The room was small and narrow and lit exclusively by candles. The majority of the room’s space was filled by a massage table. We both entered. Natalee explained that I am about to receive a holistic facial treatment, which is done using only organic ingredients. The process is designed to make me feel relaxed and to naturally revitalize my skin.

Sure, I was thinking, but I couldn’t help staring at the tissue-paper thin pair of pajama bottoms tightly folded atop the bed.

“I will focus on your face and help treat any abnormalities. Using Aveda products, I will tone your face and there will be a deep pore cleansing to get out impurities. I will hydrate the skin.”

Will there be any cucumbers, I quip.

Organic process, yes, but no food stuffs.

Natalee says she is going to step out of the room for a few minutes; I should get undressed and put those thin pants on and lay on my back on the bed. Burr, I think to myself, it is room temperature in here yet I feel a little chilly; I’m half-naked, getting prepped to have my face improved.

When Natalee re-enters, she begins to wrap me in a sheet upon which I have been laying for a couple minutes; soon I am in a cocoon.

Smooth music is put on, the room is darkened just a tad more and Natalee’s face appears above mine, upside-down, and she tells me directly, “in a few minutes, you are going to be in La-La Land.”

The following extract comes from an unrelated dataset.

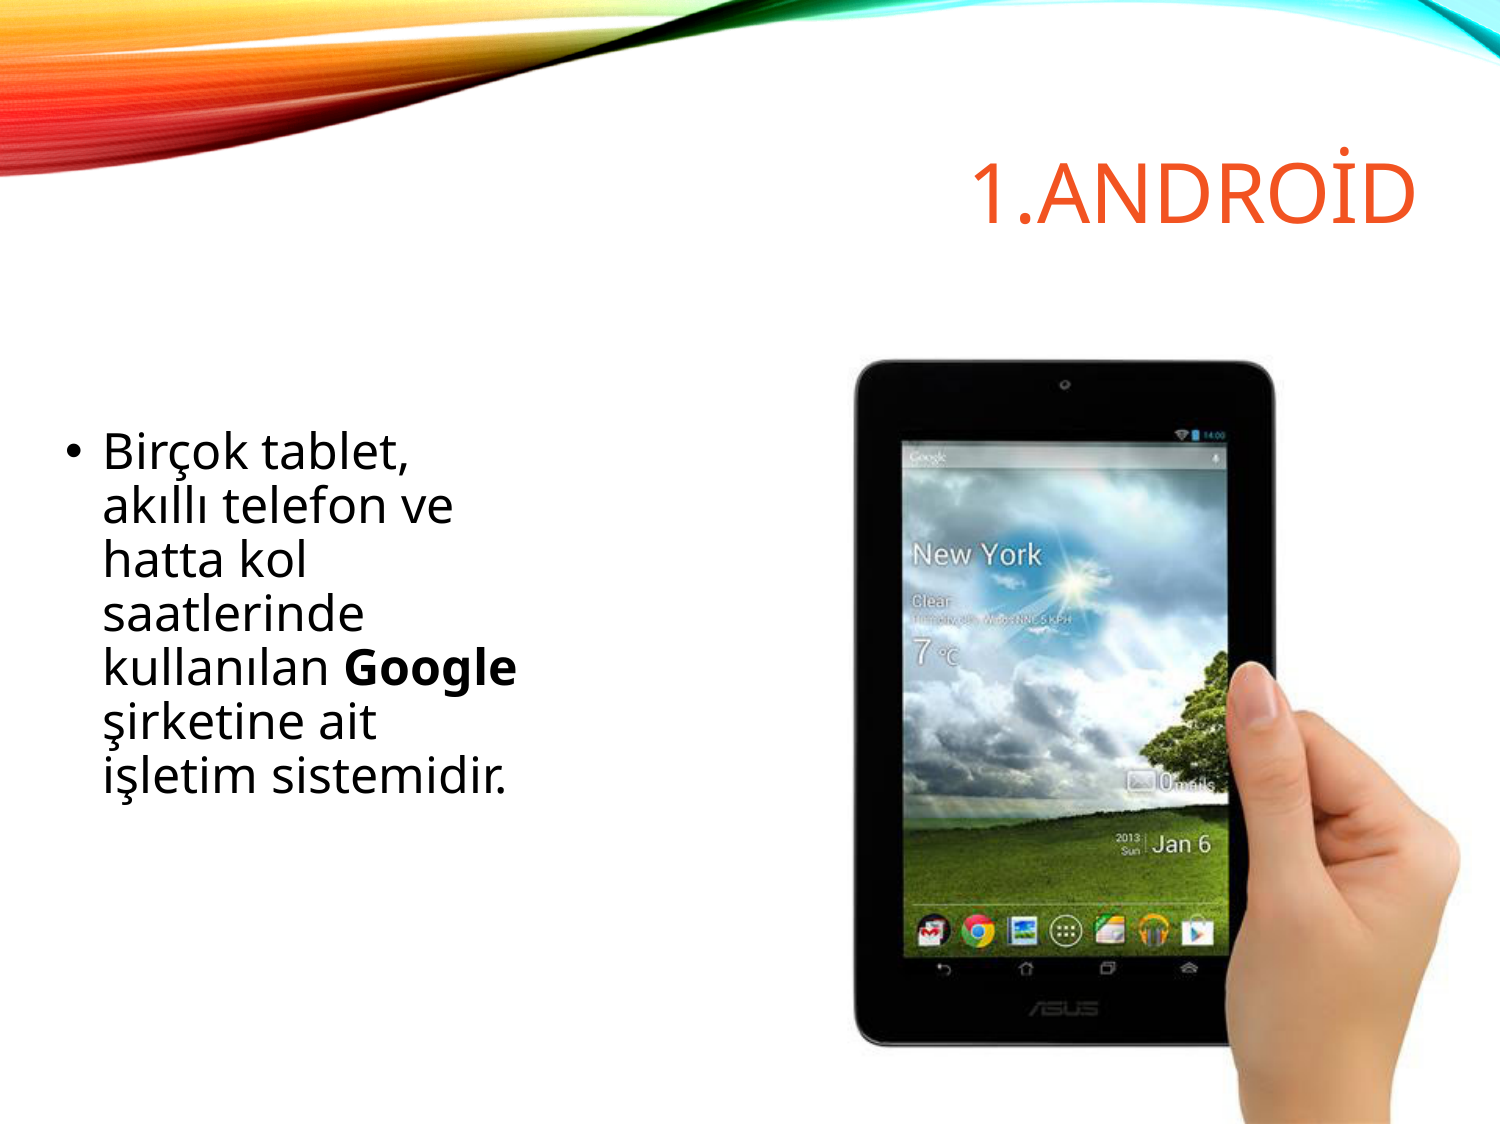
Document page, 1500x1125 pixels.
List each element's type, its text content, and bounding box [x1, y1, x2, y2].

For the next 90 minutes, my face, shoulders, arms, hands, fingers, feet and back were seasoned with sweet-smelling lotions and cleansers, all massaged deeply into my skin with well-trained fingers. She was right. To be blunt, I was feeling awesome. “If I hear some snoozing, then that means I am doing my job.”

But I couldn’t snooze, I needed to write a story telling of my experience; I had to fight the urge to succumb to totally relaxation.

I was given a hot-stone therapy treatment, which at first felt almost searing but nothing that a few seconds didn’t render sensational. The heat penetrated deep; at times it didn’t seem hot enough. I could feel the myriad coats of medicinal ointments finding purchase in my skin and muscles, the numerous aromas climbing my nasal passages and forcing my conscious to let go and enjoy everything.

“Relaxation is the priority. I want to put your face and skin back to its own balance,” she tells me.

I am guessing my face and skin were way out of whack, because the process of being put back on level ground with my body felt heavenly. I’m already trying to force my face and skin back out of balance, just so I have to go back.

When the treatment was done, I could hardly move. Or, I didn’t want to move. I just wanted to lay and sleep.

As I wearily walked upstairs and faced the sun for the first time in what seemed three years, I looked at my hair, grinned at my fingers and gave heed to how well I felt.

In what took place in just under three hours, my whole day was transformed for good to great. I was sold on what Jennifer was selling – it’s good to throw your inhibitions away and just let go. The whole experience will have you coming back once you shed the impression that salons are for girls.

Once a male experiences this type of treatment, there may not be any going back to the old way of life.